The Organizer is actually one of the founding doners for NaNoWriMo, and she'd in fact been to the San Francisco Write-A-Thon. She hopes that next year we can have another Colorado Write-A-Thon with planning further in advance and smaller, localized Write-A-Thons that similarly function as fundraisers for the Office of Letters & Light. I'm looking forward to it.
I would, of course, have blogged this yesterday, but I was already half falling asleep at the keyboard during the Write-A-Thon. John and I pretty much collapsed when we got home. Actually, we collapsed on the sofas out by the Wii, where we downloaded the original NES "Metroid" game and had a very relaxed nostalgia session.
Right now I'm at the Lazy Dog in downtown Boulder, attempting to watch the Saints v. Panthers game at a sort of oblique angle and working on today's 1667. Join me if you're in the area and don't mind football crowds.
Update: We won, by the way. We kicked their butts, and then we kicked their puppies. And now we're biting our nails over next week's game against Tampa Bay.
Live From the Colorado Write-A-Thon
Sat 2007-11-24 15:11:28 (single post)
- 32,923 words (if poetry, lines) long
The Denver NaNoWriMo Contingent has come up with an awesome idea. I just overheard the organizer telling us how this came about.
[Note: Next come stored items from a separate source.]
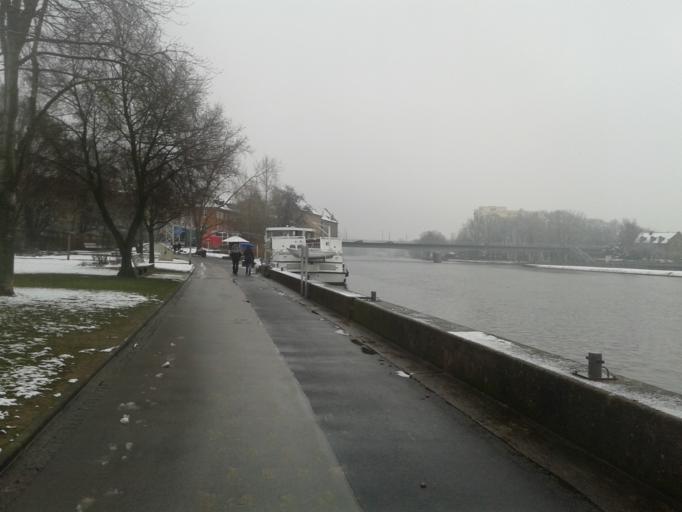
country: DE
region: Bavaria
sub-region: Regierungsbezirk Unterfranken
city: Schweinfurt
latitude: 50.0420
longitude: 10.2336
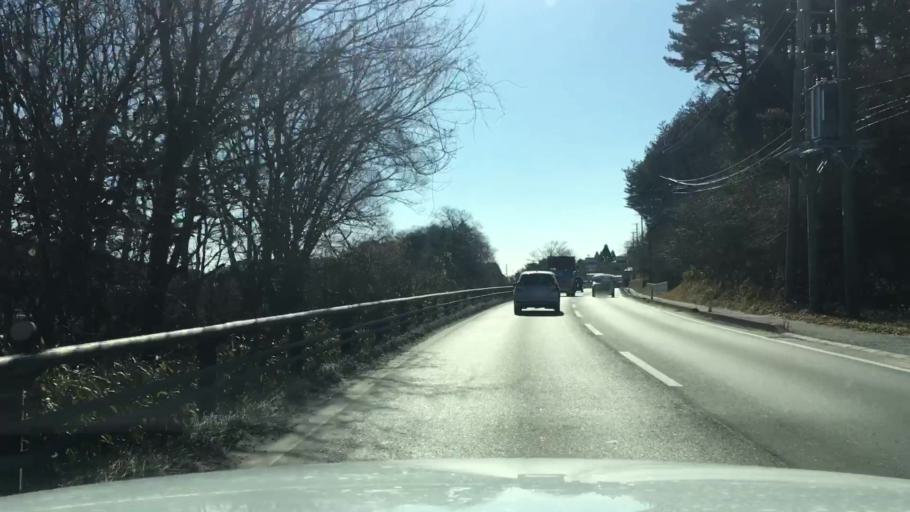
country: JP
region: Iwate
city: Yamada
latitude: 39.4425
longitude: 141.9716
Apparently she was on the phone with Chris Baty (founder of the whole she-bang), who was talking about the famed San Fransisco Write-In, which makes those of us who can't get over to San Fransisco really jealous, and she said to him, "Just shut up about it, I have to go plan the Colorado Write-A-Thon!" And she hung up and immediately began to match deed to word.
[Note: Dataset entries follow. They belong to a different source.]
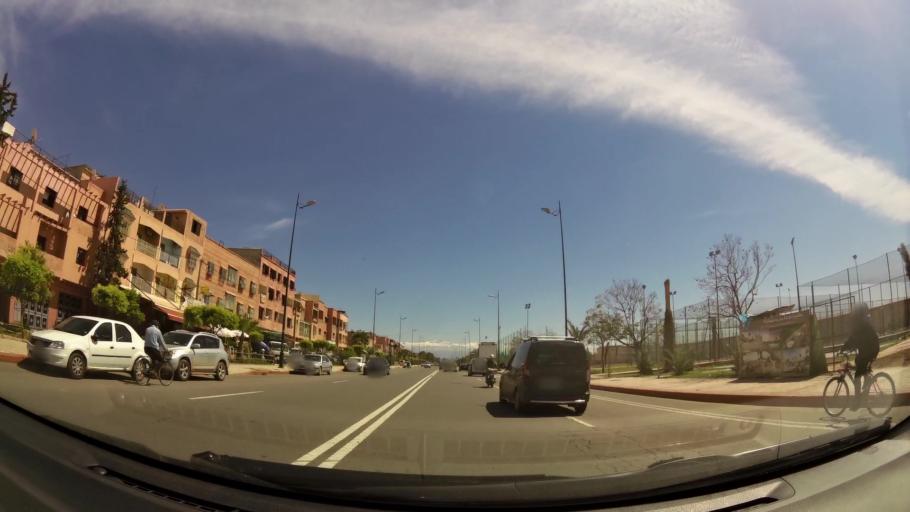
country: MA
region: Marrakech-Tensift-Al Haouz
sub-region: Marrakech
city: Marrakesh
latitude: 31.6078
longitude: -7.9731
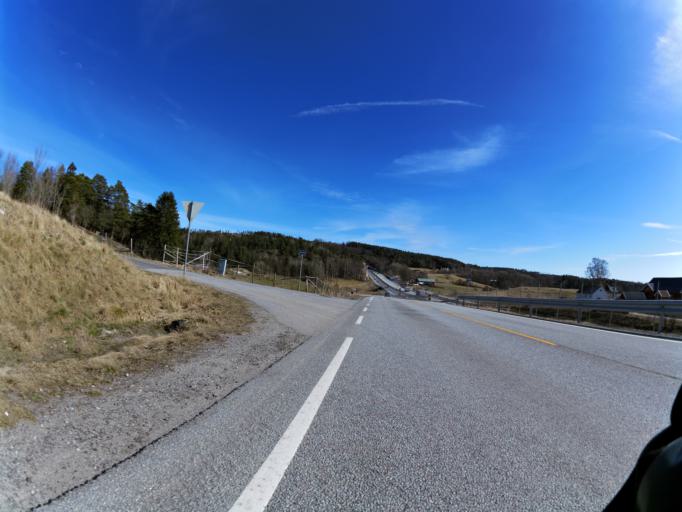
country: NO
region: Ostfold
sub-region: Fredrikstad
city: Fredrikstad
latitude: 59.3173
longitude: 10.9842
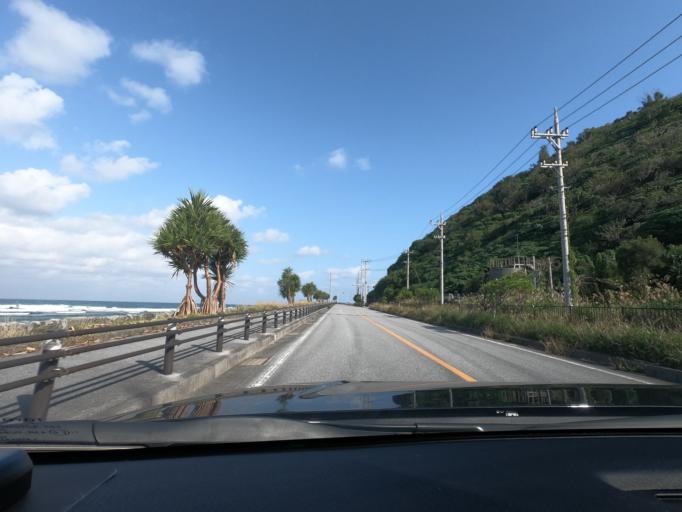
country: JP
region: Okinawa
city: Nago
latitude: 26.7586
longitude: 128.1893
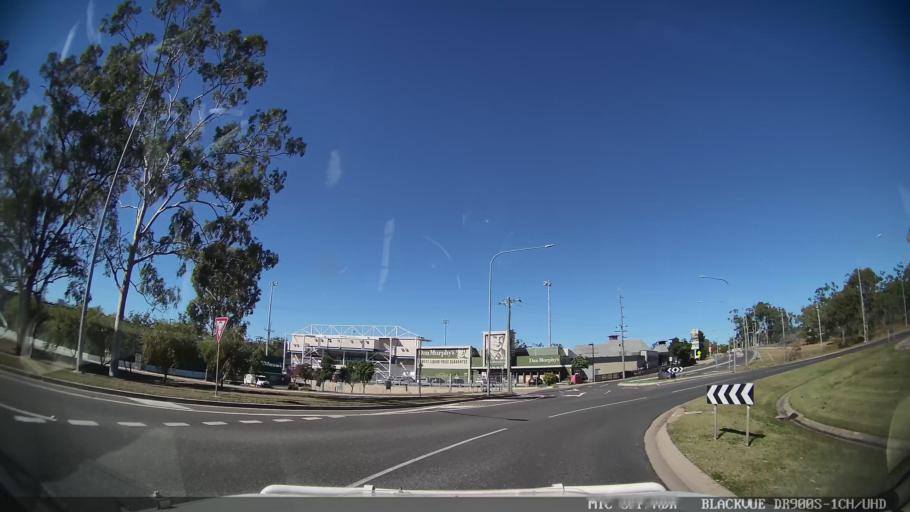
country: AU
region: Queensland
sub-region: Gladstone
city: Gladstone
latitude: -23.8770
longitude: 151.2236
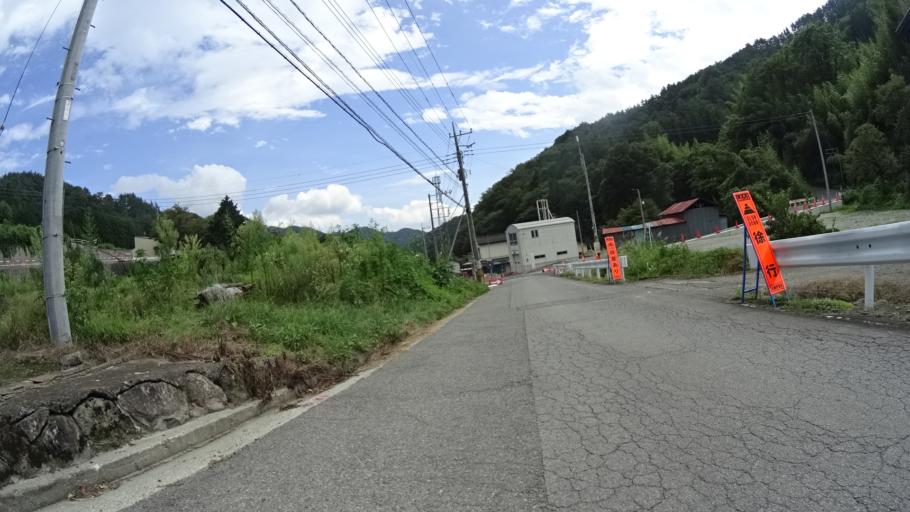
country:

So here we are: 4:00 PM, in a conference room behind the Panera in the Park Meadows Mall, fairly close to the dead center of the state, in the company of writers from all over (but mostly Denver and Boulder), getting ready to Write Like The Wind. Apparently there will be prizes for those who write the most words while here. Also for those who write the least, because our Organizer likes underdogs. (She's a Broncos fan.)
You can see how many words I've got. I'll blog again after, and you can see how many I did. Personally, I want to break 40,000, because that's All Caught Up. I got behind this past week what with wrapping up a freelance project that oughtn't to have gone on past October, and I've been banking on today for catching up.
Anyway, better get to it. Hugs & kisses--!